Start of Data section
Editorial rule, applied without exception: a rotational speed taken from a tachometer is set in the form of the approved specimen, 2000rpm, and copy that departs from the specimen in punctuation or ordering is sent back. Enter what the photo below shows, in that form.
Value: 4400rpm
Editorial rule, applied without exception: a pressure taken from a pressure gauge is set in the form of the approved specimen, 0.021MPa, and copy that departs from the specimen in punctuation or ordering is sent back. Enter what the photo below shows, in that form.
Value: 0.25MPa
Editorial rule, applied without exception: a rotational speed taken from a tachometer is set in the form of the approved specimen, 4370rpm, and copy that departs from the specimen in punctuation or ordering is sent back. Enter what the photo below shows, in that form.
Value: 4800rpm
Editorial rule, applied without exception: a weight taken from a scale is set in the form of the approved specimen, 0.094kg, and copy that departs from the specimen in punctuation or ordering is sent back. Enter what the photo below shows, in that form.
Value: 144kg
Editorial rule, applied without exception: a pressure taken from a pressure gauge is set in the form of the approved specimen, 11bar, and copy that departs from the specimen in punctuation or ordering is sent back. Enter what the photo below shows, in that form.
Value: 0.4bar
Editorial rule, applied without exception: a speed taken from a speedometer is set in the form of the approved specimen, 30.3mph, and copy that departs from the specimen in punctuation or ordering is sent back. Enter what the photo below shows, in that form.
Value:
End of Data section
- **Work instructions**:
Rewrite the entries above with "approved specimen" replaced by "reference sample" everywhere it occurs, leaving everything else unchanged.

- **Output of the task**:
Editorial rule, applied without exception: a rotational speed taken from a tachometer is set in the form of the reference sample, 2000rpm, and copy that departs from the specimen in punctuation or ordering is sent back. Enter what the photo below shows, in that form.
Value: 4400rpm
Editorial rule, applied without exception: a pressure taken from a pressure gauge is set in the form of the reference sample, 0.021MPa, and copy that departs from the specimen in punctuation or ordering is sent back. Enter what the photo below shows, in that form.
Value: 0.25MPa
Editorial rule, applied without exception: a rotational speed taken from a tachometer is set in the form of the reference sample, 4370rpm, and copy that departs from the specimen in punctuation or ordering is sent back. Enter what the photo below shows, in that form.
Value: 4800rpm
Editorial rule, applied without exception: a weight taken from a scale is set in the form of the reference sample, 0.094kg, and copy that departs from the specimen in punctuation or ordering is sent back. Enter what the photo below shows, in that form.
Value: 144kg
Editorial rule, applied without exception: a pressure taken from a pressure gauge is set in the form of the reference sample, 11bar, and copy that departs from the specimen in punctuation or ordering is sent back. Enter what the photo below shows, in that form.
Value: 0.4bar
Editorial rule, applied without exception: a speed taken from a speedometer is set in the form of the reference sample, 30.3mph, and copy that departs from the specimen in punctuation or ordering is sent back. Enter what the photo below shows, in that form.
Value:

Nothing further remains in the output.